Transcribe exactly the first line of the listing below and each line that follows it, ending with the line that contains "Management programs. The Cagayan", and omit the remainder.
=== Section Start ===
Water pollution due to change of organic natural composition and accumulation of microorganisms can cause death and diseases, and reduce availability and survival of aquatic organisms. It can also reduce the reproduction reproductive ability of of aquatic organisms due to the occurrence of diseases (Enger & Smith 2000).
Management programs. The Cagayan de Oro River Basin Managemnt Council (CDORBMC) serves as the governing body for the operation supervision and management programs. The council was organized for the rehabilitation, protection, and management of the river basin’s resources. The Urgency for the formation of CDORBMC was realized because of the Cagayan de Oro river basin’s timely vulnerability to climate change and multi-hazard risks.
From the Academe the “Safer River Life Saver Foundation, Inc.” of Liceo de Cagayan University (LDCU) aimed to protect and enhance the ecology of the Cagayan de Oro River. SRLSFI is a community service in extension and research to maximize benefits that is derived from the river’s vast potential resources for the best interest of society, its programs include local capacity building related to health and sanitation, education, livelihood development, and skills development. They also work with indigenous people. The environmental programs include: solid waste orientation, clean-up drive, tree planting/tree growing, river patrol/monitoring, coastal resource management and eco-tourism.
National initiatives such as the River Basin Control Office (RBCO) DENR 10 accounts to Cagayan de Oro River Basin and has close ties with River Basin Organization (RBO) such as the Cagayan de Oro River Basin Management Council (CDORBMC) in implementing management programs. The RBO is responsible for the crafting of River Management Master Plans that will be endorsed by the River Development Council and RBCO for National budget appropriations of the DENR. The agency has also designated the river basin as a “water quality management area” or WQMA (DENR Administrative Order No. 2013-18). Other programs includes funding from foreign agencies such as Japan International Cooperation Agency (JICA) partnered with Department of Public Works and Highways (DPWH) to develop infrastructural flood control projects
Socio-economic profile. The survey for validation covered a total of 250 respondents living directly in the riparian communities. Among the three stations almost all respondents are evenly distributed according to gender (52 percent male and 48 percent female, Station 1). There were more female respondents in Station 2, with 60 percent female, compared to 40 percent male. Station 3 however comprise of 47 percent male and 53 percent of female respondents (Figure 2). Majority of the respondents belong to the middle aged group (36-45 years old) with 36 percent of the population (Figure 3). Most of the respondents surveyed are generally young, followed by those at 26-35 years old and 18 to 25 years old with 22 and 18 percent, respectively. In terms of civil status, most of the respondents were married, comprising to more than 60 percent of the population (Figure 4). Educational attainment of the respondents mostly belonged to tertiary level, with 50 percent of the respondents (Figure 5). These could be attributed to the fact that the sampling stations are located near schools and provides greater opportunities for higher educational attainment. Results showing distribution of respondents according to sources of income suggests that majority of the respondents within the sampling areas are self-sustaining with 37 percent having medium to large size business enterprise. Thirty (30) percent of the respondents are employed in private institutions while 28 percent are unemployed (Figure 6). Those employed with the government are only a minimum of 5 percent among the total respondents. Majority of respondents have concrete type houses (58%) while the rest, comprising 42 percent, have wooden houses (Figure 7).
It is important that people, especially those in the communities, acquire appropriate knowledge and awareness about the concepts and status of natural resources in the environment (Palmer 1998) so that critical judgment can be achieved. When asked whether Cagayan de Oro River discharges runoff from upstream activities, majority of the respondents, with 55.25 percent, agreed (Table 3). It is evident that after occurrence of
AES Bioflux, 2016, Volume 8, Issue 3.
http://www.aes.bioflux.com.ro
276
=== Section End ===
* _Exercise answer_:
Water pollution due to change of organic natural composition and accumulation of microorganisms can cause death and diseases, and reduce availability and survival of aquatic organisms. It can also reduce the reproduction reproductive ability of of aquatic organisms due to the occurrence of diseases (Enger & Smith 2000).
Management programs. The Cagayan de Oro River Basin Managemnt Council (CDORBMC) serves as the governing body for the operation supervision and management programs. The council was organized for the rehabilitation, protection, and management of the river basin’s resources. The Urgency for the formation of CDORBMC was realized because of the Cagayan de Oro river basin’s timely vulnerability to climate change and multi-hazard risks.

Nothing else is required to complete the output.